Integrated small and long RNA sequencing in single oocytes reveals piRNA-mediated transposon repression during human oogenesis

The piwi-interacting RNA (piRNA) pathway plays a pivotal role in controlling transposable element (TE) activity, which is crucial for the developmental competence of gametogenesis. Although piRNAs have been studied in golden hamsters and other representative mammals, little is known about the relationship between distinct piRNA populations and their regulatory effects on TEs in human oocytes. In this study, we simultaneously profiled small and long RNA transcriptomes in individual human oocytes across four developmental stages. piRNAs, especially PIWIL3-associated short piRNAs (short-piRNAs), are the predominant small non-coding RNAs during human oogenesis.

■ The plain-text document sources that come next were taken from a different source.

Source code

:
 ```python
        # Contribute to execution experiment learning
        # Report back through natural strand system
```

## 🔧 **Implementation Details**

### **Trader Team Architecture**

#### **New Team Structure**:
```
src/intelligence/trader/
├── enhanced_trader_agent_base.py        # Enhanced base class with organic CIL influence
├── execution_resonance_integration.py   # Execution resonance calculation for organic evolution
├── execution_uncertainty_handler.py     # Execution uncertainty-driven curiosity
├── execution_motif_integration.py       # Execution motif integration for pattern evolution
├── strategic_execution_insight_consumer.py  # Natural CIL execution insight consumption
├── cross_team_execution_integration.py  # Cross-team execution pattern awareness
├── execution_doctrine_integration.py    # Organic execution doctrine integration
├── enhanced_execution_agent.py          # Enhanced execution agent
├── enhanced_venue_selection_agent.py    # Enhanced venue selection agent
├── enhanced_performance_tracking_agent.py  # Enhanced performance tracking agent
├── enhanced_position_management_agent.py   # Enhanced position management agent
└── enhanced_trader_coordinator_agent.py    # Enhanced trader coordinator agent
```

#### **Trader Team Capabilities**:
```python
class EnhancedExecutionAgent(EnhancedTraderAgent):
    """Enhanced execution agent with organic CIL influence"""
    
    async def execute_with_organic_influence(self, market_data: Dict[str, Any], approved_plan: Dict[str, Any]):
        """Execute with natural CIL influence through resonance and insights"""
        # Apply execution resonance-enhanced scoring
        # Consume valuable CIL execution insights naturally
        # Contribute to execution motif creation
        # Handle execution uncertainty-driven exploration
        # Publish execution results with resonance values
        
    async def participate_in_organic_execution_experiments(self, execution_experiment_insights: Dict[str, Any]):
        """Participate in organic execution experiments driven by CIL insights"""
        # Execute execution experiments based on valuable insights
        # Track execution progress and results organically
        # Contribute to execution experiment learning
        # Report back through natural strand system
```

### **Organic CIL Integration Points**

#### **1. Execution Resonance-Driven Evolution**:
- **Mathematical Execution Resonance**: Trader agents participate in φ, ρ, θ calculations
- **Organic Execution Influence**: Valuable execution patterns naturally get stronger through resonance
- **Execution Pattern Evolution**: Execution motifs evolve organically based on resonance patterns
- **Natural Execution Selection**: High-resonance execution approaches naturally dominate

A marked increase in short-piRNAs after the primordial follicle stage coincided with a global downregulation of TE expression, particularly LINE-1 (L1) and endogenous retroviruses (ERVs). On the other hand, PIWIL1- and PIWIL2-associated long piRNAs (long-piRNAs) were correlated with the silencing of certain specific ERV subfamilies. Genomic-context analyses revealed that highly productive piRNA clusters have evolved asymmetric antisense insertion bias toward L1 and ERVs, contributing to TE families-specific regulation. Our findings highlight the global effect of piRNA-mediated TEs repression, with short-piRNAs acting as the primary and broad-spectrum suppressors, and long-piRNAs providing coordinated ERV-specific silencing. In summary, this study provides a valuable dataset of small and long RNA co-expression landscapes in developing human oocytes and offers insights into the coordinated yet distinct roles of different PIWI/piRNA classes in repressing TEs during human oogenesis.